Storytelling – it’s been around for ages, and the vehicle we’ve used to record a lot of that history. It’s endured and effective in almost every industry because of its qualities. The focus of this post will be on two of those qualities as they’re pertinent to the way we approach our work at Wallop.
There are two things that make storytelling so valuable in our work. The first thing is that stories create value, and the second is the way our brain responds to storytelling. The most well-known research on the association of value was conducted by Rob Walker and Joshua Glenn through a project called Significant Objects. The authors gathered a random collection of knick-knacks from garage sales and thrift stores. Through a team of contributing writers, they created a fictional story behind the objects and auctioned the objects on eBay. Measured by comparing the sum paid for the objects VS what they sold for, they found that adding stories to the objects improved the ROI to over 2000%! The study suggests that attaching stories to things creates objective value, and has the power to turn insignificant objects into significant ones. But it’s probably something you can attest to anecdotally in real life without resorting to a study.
Research in neuroscience tells us that different regions of the brain are activated when people hear stories, and when they hear factual information. This is true even in smaller contexts. For example hearing a metaphor like “smooth as silk” triggers the motor cortex of the brain, while hearing a factual version (i.e. “a smooth surface”) activates only the language processing (i.e. Broca and Wernicke) areas. As far as stories go, the brain doesn’t really differentiate between real life and fiction.

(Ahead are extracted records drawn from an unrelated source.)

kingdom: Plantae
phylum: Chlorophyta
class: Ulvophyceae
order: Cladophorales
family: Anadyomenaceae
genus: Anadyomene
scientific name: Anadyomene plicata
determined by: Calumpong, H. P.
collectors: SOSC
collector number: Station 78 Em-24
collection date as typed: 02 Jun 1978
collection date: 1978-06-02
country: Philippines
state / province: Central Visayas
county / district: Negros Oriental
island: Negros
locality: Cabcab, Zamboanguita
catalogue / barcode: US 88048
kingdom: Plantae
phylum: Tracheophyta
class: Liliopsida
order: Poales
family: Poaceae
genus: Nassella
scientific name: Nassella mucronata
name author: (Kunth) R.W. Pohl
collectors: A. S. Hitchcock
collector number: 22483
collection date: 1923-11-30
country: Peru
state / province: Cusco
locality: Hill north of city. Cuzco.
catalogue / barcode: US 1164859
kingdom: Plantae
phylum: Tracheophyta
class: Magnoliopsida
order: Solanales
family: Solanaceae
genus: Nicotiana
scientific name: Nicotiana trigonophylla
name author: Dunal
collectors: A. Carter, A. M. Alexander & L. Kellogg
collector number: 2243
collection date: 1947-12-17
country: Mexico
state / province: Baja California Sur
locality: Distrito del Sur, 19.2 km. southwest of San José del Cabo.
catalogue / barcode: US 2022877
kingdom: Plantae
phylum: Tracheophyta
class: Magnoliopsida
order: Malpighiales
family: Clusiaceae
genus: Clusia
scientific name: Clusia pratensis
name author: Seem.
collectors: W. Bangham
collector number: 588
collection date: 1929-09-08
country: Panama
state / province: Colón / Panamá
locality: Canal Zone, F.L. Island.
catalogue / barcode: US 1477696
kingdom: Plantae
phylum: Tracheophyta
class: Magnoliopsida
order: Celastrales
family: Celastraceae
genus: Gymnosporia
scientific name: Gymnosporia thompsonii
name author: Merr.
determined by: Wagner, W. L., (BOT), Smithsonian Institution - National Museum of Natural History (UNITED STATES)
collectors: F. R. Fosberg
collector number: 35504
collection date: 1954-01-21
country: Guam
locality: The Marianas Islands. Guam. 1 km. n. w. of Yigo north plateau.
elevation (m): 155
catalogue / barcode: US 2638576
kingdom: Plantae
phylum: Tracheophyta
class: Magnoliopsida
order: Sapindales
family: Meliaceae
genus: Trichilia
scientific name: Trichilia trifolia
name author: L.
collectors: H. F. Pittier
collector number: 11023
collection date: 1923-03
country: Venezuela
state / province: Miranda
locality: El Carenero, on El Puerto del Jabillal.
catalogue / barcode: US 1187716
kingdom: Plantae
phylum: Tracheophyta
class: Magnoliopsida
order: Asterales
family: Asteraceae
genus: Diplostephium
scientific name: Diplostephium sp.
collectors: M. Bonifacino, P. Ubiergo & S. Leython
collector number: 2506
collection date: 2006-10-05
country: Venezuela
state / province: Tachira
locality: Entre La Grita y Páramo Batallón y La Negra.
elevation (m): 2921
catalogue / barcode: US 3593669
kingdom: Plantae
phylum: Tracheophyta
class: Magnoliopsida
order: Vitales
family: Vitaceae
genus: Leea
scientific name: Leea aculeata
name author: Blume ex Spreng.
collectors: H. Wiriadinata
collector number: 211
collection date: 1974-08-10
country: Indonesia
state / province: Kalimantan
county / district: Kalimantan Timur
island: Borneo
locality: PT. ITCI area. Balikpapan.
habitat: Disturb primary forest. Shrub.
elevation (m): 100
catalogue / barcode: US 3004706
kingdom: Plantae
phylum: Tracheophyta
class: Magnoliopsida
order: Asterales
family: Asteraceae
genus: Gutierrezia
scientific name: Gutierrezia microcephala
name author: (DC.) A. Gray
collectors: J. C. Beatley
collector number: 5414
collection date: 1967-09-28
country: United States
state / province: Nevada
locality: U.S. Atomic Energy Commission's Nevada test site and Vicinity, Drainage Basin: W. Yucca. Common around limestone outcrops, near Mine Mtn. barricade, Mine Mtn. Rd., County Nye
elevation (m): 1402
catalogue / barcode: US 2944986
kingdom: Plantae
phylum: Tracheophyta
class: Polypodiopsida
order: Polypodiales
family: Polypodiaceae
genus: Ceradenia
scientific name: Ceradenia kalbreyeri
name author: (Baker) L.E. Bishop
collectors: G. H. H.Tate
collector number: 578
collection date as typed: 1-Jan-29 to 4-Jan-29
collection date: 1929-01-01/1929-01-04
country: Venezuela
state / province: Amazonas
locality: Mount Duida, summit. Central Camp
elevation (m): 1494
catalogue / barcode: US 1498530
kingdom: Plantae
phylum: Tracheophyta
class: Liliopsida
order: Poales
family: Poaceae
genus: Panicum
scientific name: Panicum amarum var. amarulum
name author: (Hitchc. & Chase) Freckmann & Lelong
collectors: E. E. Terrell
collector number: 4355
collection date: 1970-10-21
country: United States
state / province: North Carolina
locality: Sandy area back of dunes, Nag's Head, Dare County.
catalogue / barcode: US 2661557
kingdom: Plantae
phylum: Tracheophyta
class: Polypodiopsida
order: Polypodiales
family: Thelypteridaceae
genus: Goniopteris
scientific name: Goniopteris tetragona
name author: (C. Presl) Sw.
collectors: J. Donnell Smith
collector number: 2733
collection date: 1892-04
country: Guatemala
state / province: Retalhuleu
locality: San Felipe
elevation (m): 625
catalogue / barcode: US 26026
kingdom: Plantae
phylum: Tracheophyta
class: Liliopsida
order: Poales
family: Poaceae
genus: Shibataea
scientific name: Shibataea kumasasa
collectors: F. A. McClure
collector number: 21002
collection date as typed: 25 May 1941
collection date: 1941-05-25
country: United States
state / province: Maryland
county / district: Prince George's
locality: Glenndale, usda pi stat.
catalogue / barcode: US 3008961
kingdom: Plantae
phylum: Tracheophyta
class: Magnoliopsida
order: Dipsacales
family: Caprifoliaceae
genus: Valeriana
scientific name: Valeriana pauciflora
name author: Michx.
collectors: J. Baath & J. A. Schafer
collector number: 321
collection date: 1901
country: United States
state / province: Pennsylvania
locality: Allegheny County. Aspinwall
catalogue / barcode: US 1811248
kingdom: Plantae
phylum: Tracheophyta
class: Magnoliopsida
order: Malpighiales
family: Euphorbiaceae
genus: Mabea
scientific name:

Seen from another perspective, the author Daniel Pink said: “Stories are easier to remember because stories are how we remember. When facts become so widely available and instantly accessible, each one becomes less valuable. What begins to matter more is the ability to place these facts in context and to deliver them with emotional impact.” Storytelling creates an emotional response in people, and this has a tremendous bearing on what we do as a creative team that’s often tasked with building a story about a product or experience. It can be manifested in many ways, including more tangible ones like conversion rates.
On a basic level, storytelling appeals to human emotion. It grabs attention, draws empathy, and compels people to act. It’s the most effective way of communicating your brand to your audience, and to shape their perception of who you are and what you stand for. The narrative of the brand becomes a key differentiation among the ocean of noise and competitors. And when the story is credible and authentic, it will resonate strongly with the intended audience.
We are firm believers in the efficacy of film as a storytelling medium. Especially when it’s done by a good storyteller and supported by a strong creative process that can draw out and distill the brand story. It delivers high engagement on the web and social media, and when it’s layered with strong copywriting, photography, and digital marketing, delivers a high return on investment.